Sen. Majority Leader Harry Reid, D-Nev., stopped threatening and finally invoked the so-called nuclear option — a rules change that requires a simple 51-vote majority on certain presidential appointments.

[VOTE: Was the Senate Right to Use the 'Nuclear Option'?]

The new reform allows senators to approve the president's judicial and executive nominees with a simple majority vote instead of the 60-vote threshold previously required. Supreme Court nominees will continue to require 60 votes.

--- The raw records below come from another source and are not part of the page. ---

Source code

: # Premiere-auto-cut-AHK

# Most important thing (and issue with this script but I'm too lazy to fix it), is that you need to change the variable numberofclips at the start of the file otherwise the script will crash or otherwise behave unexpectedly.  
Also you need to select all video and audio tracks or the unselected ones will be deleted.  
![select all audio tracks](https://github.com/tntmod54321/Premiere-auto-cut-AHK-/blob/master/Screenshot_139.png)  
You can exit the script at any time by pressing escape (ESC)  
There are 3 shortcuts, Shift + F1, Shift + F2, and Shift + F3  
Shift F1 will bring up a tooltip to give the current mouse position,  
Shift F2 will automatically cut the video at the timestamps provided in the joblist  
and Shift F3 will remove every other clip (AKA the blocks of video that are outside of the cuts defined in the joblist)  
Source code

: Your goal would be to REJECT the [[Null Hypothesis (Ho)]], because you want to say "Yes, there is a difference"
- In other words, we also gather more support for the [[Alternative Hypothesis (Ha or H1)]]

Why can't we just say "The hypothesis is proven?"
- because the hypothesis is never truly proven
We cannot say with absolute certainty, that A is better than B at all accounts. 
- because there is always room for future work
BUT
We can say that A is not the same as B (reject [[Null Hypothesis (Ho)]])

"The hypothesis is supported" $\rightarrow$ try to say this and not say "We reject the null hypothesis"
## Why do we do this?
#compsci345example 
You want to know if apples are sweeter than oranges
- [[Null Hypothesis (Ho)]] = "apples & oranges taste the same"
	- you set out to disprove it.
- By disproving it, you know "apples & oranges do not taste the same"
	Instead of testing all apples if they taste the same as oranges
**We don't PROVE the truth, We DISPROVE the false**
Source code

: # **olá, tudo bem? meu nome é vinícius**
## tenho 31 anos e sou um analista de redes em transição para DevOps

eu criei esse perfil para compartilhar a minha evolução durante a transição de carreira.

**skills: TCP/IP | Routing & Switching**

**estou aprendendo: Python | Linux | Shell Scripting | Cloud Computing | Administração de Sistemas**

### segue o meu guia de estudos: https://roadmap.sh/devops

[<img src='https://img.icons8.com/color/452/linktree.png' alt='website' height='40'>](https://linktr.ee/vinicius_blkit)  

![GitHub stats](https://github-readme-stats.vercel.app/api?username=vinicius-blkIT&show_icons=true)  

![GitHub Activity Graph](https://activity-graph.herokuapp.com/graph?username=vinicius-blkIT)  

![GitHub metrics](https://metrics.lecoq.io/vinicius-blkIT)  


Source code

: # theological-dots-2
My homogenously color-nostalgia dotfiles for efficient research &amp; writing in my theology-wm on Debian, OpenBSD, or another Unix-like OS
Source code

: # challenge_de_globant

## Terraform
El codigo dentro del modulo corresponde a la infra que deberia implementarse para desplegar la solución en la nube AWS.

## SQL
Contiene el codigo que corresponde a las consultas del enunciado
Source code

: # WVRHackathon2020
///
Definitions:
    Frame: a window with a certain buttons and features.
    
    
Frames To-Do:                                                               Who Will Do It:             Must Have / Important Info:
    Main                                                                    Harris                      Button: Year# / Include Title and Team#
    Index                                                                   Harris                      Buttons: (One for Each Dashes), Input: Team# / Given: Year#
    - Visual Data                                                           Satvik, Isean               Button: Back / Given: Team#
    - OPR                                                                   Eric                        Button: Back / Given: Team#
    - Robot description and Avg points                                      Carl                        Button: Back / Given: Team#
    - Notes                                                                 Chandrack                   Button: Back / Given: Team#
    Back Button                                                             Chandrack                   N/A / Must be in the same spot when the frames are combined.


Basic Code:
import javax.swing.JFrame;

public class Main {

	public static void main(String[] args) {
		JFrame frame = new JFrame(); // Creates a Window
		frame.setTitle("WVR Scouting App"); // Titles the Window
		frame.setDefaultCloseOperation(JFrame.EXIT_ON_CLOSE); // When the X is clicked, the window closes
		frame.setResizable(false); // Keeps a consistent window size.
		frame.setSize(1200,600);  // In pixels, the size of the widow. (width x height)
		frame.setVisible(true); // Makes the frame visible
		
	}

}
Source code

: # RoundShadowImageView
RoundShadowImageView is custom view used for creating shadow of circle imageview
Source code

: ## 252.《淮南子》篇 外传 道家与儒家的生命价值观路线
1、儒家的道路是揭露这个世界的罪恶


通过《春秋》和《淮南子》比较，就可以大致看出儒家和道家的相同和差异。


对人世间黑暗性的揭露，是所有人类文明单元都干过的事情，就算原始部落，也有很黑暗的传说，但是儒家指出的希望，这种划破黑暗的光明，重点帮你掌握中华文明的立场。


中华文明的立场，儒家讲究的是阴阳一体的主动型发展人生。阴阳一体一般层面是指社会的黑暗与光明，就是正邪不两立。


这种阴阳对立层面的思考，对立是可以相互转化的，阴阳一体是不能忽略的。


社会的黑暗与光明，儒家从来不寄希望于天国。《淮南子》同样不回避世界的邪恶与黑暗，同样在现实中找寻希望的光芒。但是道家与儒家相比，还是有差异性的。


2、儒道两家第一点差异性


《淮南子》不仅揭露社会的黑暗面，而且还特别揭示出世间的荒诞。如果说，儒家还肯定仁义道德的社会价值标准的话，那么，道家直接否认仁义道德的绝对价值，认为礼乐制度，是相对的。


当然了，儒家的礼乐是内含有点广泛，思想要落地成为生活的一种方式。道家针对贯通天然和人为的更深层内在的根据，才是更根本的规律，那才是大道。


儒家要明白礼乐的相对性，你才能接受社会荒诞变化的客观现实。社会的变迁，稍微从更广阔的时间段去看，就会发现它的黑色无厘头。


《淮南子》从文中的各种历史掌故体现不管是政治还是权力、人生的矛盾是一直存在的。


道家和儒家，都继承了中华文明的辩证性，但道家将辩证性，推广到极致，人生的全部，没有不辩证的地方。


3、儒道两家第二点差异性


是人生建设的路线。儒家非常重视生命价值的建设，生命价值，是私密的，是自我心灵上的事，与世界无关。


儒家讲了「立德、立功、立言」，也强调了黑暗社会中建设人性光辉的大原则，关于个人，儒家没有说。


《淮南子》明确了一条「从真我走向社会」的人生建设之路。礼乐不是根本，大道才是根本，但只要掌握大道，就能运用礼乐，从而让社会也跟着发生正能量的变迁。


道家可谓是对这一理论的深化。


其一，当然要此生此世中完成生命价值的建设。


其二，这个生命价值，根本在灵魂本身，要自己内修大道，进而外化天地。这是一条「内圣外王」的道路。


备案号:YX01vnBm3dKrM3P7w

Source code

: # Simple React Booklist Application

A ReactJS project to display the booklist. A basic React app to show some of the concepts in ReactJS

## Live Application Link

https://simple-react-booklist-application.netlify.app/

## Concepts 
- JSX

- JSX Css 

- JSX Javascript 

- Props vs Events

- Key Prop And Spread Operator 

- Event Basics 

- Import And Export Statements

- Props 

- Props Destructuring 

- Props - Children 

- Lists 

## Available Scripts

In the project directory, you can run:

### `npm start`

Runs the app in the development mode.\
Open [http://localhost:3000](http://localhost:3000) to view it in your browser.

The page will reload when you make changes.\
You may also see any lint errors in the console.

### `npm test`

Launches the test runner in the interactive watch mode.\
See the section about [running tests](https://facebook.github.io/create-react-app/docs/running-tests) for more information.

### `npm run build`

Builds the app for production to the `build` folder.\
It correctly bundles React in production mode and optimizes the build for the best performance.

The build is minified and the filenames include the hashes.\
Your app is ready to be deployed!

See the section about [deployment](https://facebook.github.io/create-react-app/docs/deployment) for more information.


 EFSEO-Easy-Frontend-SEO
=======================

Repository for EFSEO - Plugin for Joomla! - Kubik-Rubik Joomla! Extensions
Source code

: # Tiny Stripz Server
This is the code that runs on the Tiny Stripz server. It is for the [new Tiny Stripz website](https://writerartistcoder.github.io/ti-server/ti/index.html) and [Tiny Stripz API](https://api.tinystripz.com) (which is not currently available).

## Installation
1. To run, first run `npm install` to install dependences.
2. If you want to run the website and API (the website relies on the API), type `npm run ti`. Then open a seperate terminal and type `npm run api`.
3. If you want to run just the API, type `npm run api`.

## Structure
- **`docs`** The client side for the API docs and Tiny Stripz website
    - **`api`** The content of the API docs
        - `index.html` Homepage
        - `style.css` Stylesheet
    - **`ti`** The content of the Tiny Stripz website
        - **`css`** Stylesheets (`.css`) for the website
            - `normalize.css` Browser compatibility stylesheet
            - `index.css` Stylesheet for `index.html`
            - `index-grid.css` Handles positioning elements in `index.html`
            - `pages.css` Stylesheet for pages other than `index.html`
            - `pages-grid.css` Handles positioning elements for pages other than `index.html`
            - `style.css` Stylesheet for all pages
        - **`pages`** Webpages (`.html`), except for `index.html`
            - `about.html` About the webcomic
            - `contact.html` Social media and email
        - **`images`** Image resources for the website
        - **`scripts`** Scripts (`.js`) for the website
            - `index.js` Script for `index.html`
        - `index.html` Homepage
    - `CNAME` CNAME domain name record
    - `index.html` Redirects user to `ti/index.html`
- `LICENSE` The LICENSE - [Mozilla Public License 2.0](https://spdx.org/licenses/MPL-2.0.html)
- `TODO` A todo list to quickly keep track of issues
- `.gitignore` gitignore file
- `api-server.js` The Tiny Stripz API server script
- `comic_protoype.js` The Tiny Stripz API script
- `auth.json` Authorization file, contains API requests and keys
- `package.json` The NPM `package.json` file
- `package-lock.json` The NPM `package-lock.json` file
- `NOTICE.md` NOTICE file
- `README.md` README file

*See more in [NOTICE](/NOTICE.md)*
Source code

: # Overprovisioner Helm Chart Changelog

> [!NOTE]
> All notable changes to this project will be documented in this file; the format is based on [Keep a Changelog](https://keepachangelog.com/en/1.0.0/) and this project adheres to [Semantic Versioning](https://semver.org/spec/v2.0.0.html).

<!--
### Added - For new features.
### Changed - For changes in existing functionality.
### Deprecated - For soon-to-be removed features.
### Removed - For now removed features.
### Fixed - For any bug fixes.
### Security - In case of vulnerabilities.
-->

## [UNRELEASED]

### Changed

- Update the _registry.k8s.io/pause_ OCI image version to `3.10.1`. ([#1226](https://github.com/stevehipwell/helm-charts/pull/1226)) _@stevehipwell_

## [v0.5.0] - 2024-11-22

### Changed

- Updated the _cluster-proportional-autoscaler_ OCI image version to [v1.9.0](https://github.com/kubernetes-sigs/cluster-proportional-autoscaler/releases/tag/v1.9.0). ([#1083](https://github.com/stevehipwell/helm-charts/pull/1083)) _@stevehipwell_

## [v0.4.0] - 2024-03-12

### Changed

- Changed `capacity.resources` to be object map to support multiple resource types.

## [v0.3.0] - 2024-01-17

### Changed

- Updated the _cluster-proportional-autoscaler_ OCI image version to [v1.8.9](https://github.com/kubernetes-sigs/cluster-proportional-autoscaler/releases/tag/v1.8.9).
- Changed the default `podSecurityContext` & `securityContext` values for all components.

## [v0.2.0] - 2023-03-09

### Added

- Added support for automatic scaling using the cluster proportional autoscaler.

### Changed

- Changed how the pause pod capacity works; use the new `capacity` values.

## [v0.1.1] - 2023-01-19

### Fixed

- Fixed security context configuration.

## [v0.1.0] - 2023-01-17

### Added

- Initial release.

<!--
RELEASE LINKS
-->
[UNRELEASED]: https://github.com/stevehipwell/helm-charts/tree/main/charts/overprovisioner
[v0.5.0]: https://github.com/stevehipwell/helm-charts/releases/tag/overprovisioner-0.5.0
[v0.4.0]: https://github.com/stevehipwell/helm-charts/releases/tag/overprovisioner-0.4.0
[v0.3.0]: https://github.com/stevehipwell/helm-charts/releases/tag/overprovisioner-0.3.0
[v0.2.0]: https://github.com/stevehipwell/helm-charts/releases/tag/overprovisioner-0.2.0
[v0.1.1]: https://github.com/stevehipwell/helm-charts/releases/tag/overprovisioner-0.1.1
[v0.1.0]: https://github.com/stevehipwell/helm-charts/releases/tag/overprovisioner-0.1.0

"It's time to get the Senate working again, not for the good of the current Democratic majority or some future Republican majority, but for the good of the country. It's time to change the Senate, before this institution becomes obsolete," Reid said on the Senate floor Thursday.

Sens. Carl Levin, D-Mich., Mark Pryor, D-Ark., and Joe Manchin, D-W. Va., were the only Democrats to vote against the rules change.

The decision to revise Senate procedure came after Republicans blocked three presidential appointees.

Republicans accused the Obama administration of filling the U.S. Court of Appeals for the District of Columbia Circuit with liberal judges who would uphold Obama's agenda. Democrats accused Republicans of blocking qualified candidates.

President Barack Obama addressed reporters at the White House Thursday after the vote, endorsing Senate Democrats' effort.

"The vote today I think is an indication that a majority of senators believe, as I believe, that enough is enough," Obama said. "The American people's business is far too important to keep falling prey, day after day, to Washington politics."

[DEBATE CLUB: Should the Senate Filibuster Be Overhauled?]

One of the Republican Party's top deal makers, Sen. John McCain, R-Ariz., who has stopped the "nuclear option" in the past, spent two weeks negotiating with Democratic leaders, but fell short.

McCain told reporters Thursday that young Democrats, who did not understand the burden of being in the minority, were responsible for the "foolish" rules change.

Republican Minority Leader Mitch McConnell, R-Ky., told reporters Thursday that it was a "sad day" for the Senate.

Former Sen. Olympia Snowe, R-Maine., who has been lauded as a moderate problem solver in the Senate, released a statement Thursday warning the rule reform could further polarize Congress.

"Today's historic change to Senate rules escalates what is already a hyper-partisan atmosphere in Washington, which is already preventing Congress from addressing our nation's most significant challenges," she said in a statement.